Timeline of Fetch Metadata Request Headers Support in Major Browsers Google Chrome:

Version 76: Released on July 30, 2019 Introduced support for Fetch Metadata Request Headers. Mozilla Firefox:

Version 90: Released on July 13, 2021 Added support for Fetch Metadata Request Headers​ (PortSwigger)​​ (The Mozilla Blog)​. Microsoft Edge:

Version 90: Released on April 15, 2021 Added support for Fetch Metadata Request Headers as part of its Chromium-based updates. Safari:

Version 16.4: Released in March 2023 Included support for Fetch Metadata Request Headers. References MDN Web Docs: Fetch Metadata Request Headers​ (MDN Web Docs)​​ (MDN Web Docs)​ Web.dev: Protect your resources from web attacks with Fetch Metadata Mozilla Security Blog: Firefox 90 supports Fetch Metadata Request Headers​ (The Mozilla Blog)​ These sources provide detailed information about the introduction and support timeline of Fetch Metadata Request Headers in various browsers.

So yeah It seems that besides safari most browsers are supporting these headers for over 3 years now, however I still think that your solution should still be implemented and that the custom header should be added on the request to support older browser version of chrome, firefox, edge and also the not so much older versions of safari.

However in a timeperiod of another 3 years it might be dependable enough? What are you thoughts concerning this?

Here some more info concerning these headers: Key Fetch Metadata Request Headers Sec-Fetch-Mode: Indicates the mode of the request (e.g., cors, no-cors, same-origin, navigate). Sec-Fetch-Site: Indicates the relationship between the origin of the request and the origin of the requested resource (e.g., same-origin, same-site, cross-site). Sec-Fetch-Dest: Describes the destination of the fetch request (e.g., document, script, style, image). Sec-Fetch-User: Indicates whether the request was triggered by a user activation (e.g., a click). Purpose and Use These headers help enhance security by allowing servers to apply policies based on the context of the request. This can help protect against cross-site request forgery (CSRF), cross-site script inclusion (XSSI), and other cross-origin attacks.

Browser Support Fetch Metadata Request Headers are supported by all modern browsers, including Chrome, Firefox, Edge, and Safari. These headers are automatically included by the browser in both Fetch API and XMLHttpRequest (XHR) requests.

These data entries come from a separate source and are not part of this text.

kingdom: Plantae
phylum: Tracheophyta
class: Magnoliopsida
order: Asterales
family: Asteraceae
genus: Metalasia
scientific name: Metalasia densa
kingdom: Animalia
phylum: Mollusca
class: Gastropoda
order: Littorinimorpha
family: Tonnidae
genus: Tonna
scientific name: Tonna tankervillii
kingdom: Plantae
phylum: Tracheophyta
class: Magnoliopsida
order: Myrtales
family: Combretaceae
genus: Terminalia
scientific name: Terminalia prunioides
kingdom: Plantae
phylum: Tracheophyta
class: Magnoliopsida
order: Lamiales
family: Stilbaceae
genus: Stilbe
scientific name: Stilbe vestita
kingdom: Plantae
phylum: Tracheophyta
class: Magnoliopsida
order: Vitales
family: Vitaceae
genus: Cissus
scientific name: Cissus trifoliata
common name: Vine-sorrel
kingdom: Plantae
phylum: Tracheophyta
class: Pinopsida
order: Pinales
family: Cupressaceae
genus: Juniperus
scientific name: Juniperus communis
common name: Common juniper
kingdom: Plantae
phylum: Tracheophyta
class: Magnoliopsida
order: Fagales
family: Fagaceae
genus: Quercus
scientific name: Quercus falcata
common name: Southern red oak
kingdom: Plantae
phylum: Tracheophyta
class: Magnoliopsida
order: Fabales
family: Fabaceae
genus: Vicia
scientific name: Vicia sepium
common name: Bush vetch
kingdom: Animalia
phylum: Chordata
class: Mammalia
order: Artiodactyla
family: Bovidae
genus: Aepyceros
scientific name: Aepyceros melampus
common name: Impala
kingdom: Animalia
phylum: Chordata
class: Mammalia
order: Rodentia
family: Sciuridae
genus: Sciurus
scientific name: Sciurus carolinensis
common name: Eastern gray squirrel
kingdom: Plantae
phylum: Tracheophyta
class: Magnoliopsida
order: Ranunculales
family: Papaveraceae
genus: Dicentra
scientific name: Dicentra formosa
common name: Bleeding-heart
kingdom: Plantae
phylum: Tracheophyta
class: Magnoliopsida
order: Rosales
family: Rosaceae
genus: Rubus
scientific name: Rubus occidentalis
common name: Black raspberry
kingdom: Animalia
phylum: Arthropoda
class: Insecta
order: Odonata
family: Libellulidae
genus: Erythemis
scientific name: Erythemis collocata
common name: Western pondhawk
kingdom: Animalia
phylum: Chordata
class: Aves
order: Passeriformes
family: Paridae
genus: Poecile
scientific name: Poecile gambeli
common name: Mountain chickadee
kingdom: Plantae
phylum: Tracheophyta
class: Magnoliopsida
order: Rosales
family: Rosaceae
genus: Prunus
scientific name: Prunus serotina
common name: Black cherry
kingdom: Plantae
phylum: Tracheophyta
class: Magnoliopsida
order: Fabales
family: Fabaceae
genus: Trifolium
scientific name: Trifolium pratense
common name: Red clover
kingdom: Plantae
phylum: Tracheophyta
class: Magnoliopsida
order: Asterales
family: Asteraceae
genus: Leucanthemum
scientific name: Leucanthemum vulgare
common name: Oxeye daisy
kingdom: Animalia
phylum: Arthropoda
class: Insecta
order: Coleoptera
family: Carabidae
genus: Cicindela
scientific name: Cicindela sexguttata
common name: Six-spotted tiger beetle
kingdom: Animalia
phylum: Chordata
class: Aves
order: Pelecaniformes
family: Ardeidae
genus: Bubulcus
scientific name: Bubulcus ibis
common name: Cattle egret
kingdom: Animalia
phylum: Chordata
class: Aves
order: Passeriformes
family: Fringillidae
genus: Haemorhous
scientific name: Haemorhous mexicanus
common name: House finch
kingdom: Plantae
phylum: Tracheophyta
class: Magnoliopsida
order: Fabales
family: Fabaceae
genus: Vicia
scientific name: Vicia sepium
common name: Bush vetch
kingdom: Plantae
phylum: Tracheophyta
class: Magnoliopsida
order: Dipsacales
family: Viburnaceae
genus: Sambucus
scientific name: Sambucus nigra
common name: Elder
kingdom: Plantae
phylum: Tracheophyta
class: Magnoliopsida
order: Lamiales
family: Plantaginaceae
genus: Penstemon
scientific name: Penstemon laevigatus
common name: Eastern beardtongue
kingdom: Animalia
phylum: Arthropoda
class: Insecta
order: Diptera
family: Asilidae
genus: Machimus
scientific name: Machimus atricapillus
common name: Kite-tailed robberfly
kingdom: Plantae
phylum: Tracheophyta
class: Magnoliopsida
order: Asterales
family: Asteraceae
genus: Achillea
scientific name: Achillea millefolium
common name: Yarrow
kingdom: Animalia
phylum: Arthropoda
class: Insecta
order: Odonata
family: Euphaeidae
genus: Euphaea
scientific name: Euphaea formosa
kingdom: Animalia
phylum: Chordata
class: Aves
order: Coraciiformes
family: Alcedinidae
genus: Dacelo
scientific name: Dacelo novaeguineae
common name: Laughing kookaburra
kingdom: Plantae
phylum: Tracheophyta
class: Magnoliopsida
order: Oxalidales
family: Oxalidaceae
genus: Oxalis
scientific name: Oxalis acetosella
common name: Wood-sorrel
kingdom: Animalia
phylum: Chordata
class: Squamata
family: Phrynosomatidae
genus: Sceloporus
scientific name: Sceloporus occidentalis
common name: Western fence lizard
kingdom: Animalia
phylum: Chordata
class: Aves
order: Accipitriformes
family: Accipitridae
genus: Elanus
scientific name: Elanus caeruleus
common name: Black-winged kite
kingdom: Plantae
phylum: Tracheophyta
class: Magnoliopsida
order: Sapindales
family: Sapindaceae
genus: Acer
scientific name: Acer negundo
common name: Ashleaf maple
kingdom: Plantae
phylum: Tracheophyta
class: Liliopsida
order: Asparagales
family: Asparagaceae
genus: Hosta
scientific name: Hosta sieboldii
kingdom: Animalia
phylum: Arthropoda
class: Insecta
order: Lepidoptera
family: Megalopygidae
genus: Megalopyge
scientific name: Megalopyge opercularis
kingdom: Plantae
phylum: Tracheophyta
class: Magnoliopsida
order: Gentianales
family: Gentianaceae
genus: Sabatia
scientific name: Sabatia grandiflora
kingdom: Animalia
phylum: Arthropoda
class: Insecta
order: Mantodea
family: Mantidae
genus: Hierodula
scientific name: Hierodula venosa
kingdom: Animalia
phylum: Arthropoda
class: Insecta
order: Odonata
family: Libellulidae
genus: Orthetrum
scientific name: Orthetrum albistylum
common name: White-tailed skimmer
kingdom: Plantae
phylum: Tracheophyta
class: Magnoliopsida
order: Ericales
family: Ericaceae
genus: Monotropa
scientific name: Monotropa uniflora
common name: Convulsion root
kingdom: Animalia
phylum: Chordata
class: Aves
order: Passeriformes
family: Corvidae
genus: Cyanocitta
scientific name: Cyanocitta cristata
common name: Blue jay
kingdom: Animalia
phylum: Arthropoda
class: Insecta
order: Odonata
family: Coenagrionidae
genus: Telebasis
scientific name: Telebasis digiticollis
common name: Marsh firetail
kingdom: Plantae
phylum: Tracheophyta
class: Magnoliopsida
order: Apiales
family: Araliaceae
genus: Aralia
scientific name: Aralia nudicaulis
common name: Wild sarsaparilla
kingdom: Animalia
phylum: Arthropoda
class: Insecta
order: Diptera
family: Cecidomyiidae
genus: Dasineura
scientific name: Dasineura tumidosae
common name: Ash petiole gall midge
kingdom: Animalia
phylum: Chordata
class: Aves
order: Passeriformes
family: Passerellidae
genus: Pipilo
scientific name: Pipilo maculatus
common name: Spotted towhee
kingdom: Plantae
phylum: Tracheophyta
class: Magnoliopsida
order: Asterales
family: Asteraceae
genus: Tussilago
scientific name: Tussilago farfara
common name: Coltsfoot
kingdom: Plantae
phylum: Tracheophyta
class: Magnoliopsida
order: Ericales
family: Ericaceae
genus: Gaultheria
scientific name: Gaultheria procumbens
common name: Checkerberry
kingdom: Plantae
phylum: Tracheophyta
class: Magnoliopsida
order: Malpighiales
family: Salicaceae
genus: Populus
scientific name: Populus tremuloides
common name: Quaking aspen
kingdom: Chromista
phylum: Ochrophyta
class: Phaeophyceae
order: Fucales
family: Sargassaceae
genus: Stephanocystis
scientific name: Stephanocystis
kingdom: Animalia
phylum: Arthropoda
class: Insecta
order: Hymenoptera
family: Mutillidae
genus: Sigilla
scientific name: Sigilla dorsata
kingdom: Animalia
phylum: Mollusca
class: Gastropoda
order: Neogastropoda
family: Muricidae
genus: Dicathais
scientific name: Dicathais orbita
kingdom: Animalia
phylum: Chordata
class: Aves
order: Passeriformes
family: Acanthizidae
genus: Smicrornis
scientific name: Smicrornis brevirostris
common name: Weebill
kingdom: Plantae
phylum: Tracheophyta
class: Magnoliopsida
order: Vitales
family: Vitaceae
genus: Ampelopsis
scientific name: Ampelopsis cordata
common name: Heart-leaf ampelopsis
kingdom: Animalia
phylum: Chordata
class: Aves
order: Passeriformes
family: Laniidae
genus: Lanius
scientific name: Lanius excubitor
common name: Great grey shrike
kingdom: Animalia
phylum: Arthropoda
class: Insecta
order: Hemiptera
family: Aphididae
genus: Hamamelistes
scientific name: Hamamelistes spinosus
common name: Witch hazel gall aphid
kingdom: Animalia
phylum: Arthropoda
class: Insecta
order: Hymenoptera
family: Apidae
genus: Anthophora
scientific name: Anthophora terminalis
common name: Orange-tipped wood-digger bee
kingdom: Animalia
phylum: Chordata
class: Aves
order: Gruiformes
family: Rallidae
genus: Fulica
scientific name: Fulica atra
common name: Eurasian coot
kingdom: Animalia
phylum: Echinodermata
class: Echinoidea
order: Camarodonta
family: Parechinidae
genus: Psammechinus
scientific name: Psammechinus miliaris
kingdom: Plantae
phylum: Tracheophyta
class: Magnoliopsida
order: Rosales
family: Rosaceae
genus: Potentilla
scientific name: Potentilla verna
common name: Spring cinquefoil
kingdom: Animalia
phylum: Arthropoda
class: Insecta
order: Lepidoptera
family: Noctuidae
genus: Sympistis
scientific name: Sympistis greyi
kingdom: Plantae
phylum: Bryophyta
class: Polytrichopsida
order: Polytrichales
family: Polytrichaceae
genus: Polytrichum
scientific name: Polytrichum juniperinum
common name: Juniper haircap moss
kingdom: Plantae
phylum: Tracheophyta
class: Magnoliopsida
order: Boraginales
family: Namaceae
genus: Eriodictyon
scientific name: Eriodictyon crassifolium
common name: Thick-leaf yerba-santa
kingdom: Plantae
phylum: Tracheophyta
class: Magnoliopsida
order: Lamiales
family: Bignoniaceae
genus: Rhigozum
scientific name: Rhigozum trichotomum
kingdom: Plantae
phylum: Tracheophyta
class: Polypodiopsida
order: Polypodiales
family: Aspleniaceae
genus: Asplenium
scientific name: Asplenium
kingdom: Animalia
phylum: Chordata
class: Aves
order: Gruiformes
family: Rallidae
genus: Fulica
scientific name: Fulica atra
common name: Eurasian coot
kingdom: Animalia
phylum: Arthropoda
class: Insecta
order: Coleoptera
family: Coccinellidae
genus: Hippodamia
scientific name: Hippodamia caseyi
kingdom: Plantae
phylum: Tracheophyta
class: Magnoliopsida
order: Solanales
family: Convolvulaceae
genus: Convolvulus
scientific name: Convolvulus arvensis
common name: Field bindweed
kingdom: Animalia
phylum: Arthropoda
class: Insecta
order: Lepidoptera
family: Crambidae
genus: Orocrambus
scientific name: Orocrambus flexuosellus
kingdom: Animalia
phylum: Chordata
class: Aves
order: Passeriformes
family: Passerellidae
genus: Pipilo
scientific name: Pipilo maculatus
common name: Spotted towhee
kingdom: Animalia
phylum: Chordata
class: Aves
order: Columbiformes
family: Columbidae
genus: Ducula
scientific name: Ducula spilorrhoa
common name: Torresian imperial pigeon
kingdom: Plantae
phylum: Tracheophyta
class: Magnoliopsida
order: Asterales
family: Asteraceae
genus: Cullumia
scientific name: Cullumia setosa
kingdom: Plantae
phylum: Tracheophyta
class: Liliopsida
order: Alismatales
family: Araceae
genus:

Documentation and Further Reading For more detailed information, you can refer to the following sources:

MDN Web Docs: Fetch Metadata Request Header Web.dev: Protect your resources from web attacks with Fetch Metadata MDN Web Docs: Sec-Fetch-Site

[Pieter-1337]

also I noticed that when adding the header to the request as such sometimes .NET seems to set the key to lowerCase (on the request in the network its still set as expected). So I currently added some middleware to check fo the lowercased key and setting it back to the normal casing however performing a check for both the normal and lower cased version might be suitable in the gatewayAuthentication?